Tuesday, May 17, 2016

countdown to Kiev

from the looks of it, I've only got about two weeks or so left in Moscow before packing up and shipping off to summer camp. I haven't actually bought my train ticket to Kiev, but am currently looking at the РЖД website and contemplating which button to push. I'm quite relieved that it seems I've found someone to sublet my room for the summer, and she's eager to move in at the beginning of June, so the onus is on me to get out as soon as possible in that regard. Further, getting out of my shell and changing locations could also be a great motivator. On the flip side, however, every day between now and then should be chock-full of rowing up my ducks, which doesn't particularly bode well with my lackadaisical procrastination-station current speed of life. Ultimately, life at turtle speed probably isn't such a good thing in the first place, and getting out of it is likely long overdue. As much as I love to proclaim that I'm some sort of free-falling spirit who doesn't need boundaries of any kind, I'd be lying through my teeth if I didn't admit to appreciating a bit of routine. Furthermore, I reckon it's something I could actually rather embrace having before me every day. They say it takes 28 days of something to make it a habit--I'm not completely sure whether or not my time at camp will be that completely routine (or even if I'd want it to), but I guess I'll find out.

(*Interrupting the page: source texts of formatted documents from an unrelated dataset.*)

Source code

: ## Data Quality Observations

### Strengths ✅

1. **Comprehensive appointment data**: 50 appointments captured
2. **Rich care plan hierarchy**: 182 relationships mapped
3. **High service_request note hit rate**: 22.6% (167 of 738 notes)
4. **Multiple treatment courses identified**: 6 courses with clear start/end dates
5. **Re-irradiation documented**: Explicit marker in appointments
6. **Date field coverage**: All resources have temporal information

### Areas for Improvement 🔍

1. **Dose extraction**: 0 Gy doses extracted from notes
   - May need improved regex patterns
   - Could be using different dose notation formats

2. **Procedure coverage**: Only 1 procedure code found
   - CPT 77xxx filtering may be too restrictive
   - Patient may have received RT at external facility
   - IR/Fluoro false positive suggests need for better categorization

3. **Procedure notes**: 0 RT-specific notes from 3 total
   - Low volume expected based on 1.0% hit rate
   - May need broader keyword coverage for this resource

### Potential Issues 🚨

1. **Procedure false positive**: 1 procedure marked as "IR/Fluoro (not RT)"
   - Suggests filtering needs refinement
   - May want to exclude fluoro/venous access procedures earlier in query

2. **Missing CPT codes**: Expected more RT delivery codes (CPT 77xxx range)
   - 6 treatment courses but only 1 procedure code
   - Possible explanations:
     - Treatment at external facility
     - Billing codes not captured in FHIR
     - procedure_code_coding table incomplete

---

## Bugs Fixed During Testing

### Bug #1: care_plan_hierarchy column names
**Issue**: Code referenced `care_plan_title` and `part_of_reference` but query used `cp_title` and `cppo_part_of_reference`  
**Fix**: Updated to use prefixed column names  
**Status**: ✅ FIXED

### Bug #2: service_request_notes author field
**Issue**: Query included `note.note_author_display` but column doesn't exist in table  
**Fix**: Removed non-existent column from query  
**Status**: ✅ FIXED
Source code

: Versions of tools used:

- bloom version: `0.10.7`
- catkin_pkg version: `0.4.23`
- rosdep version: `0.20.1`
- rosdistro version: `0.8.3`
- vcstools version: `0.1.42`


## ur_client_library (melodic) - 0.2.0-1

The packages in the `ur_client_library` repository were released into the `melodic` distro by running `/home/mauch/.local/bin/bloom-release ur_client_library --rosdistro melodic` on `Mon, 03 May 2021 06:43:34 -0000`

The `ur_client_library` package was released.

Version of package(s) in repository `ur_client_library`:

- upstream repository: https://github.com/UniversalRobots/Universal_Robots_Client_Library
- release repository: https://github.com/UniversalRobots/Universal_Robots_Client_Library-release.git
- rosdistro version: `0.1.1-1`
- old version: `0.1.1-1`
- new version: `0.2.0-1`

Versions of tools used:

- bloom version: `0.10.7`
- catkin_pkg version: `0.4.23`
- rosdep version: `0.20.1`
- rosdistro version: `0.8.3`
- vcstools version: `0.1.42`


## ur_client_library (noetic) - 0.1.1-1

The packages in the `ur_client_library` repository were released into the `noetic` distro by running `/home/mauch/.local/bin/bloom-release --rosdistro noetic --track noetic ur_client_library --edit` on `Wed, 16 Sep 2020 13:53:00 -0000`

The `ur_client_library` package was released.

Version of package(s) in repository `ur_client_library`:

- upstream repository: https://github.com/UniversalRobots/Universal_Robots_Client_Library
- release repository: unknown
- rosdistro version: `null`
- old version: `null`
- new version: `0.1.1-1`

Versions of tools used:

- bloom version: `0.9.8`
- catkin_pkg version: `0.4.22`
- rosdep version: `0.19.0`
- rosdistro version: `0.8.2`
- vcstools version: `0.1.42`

In a way, I'm also somewhat excited at the prospect of being closer to "The Europe" (Nurse Betty quote) and its influences. For the same reasons some out here decry the faults of "The West" out here, others salivate at the idea. I don't know if it's about culture, proximity to creature comforts or some vague and twisted sense of prestige, but I am somewhat intrigued. I don't necessarily expect it to be any more home-like, nor would I want it to be. Also, I've spent so much more time in Russia than western Europe (the actual timelines are all but impossible to compare) that I likely even find life & culture more relatable here than there. Perhaps there's something to the whole "Eurotrip" mentality young Americans seem to embrace, but I'm not so sure it's something I can quite relate to.

Recent experiences with friends have gotten me thinking about ideas of an "east-west" paradigm of comfort and familiarity, and perhaps how it could relate to exoticism and choice juxtaposition of social power. Nobody's above personal prejudices--least of all, me. That being said the lines of "us/them" "inside/outside"identities are rather blurry to me.